• Try it: Nothing but the lines from the one containing "yiwet n ccufa s" through the end of the data below may appear in the response, each one exact.

Provided data: Begin

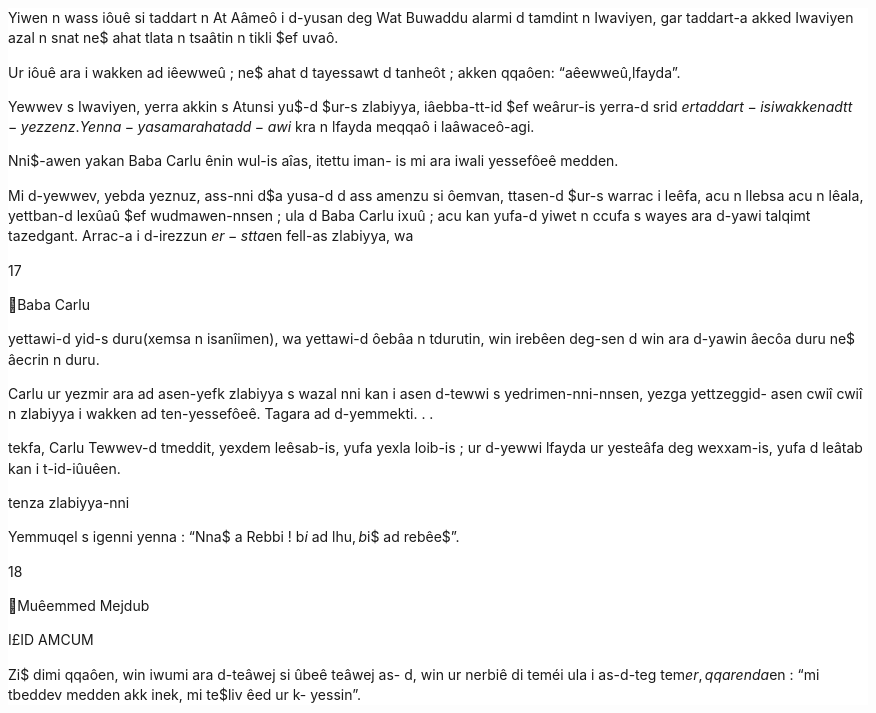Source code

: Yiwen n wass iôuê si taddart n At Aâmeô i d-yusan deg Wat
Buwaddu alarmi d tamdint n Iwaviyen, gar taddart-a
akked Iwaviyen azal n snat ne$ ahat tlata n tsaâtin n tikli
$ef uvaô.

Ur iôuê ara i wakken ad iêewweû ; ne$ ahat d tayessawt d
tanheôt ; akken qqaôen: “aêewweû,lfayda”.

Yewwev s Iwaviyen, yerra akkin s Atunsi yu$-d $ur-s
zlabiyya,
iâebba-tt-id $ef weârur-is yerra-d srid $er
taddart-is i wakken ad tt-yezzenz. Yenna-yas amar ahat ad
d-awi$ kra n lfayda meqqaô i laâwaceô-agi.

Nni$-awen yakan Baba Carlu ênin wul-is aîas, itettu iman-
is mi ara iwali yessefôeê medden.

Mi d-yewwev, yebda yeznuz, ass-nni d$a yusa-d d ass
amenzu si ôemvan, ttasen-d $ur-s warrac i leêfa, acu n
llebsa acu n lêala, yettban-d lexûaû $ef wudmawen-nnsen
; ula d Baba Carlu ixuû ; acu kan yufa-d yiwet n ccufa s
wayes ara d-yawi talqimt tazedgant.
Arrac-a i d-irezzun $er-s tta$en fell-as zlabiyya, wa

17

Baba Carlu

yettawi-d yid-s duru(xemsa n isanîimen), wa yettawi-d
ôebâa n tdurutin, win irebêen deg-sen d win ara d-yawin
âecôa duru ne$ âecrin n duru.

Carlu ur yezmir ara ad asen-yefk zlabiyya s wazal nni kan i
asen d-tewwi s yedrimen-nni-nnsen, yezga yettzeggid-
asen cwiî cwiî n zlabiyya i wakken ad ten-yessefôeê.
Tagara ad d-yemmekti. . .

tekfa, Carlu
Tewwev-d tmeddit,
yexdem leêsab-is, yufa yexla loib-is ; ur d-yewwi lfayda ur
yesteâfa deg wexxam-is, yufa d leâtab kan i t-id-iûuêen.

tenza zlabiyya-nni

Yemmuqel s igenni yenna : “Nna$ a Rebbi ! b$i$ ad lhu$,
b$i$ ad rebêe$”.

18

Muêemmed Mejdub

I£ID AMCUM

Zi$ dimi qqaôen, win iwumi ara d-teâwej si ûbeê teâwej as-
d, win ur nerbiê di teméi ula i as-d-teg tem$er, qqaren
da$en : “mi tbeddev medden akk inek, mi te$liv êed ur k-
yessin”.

Provided data: End

• Solution for this exercise:
; ula d Baba Carlu ixuû ; acu kan yufa-d yiwet n ccufa s
wayes ara d-yawi talqimt tazedgant.
Arrac-a i d-irezzun $er-s tta$en fell-as zlabiyya, wa

17

Baba Carlu

yettawi-d yid-s duru(xemsa n isanîimen), wa yettawi-d
ôebâa n tdurutin, win irebêen deg-sen d win ara d-yawin
âecôa duru ne$ âecrin n duru.

Carlu ur yezmir ara ad asen-yefk zlabiyya s wazal nni kan i
asen d-tewwi s yedrimen-nni-nnsen, yezga yettzeggid-
asen cwiî cwiî n zlabiyya i wakken ad ten-yessefôeê.
Tagara ad d-yemmekti. . .

tekfa, Carlu
Tewwev-d tmeddit,
yexdem leêsab-is, yufa yexla loib-is ; ur d-yewwi lfayda ur
yesteâfa deg wexxam-is, yufa d leâtab kan i t-id-iûuêen.

tenza zlabiyya-nni

Yemmuqel s igenni yenna : “Nna$ a Rebbi ! b$i$ ad lhu$,
b$i$ ad rebêe$”.

18

Muêemmed Mejdub

I£ID AMCUM

Zi$ dimi qqaôen, win iwumi ara d-teâwej si ûbeê teâwej as-
d, win ur nerbiê di teméi ula i as-d-teg tem$er, qqaren
da$en : “mi tbeddev medden akk inek, mi te$liv êed ur k-
yessin”.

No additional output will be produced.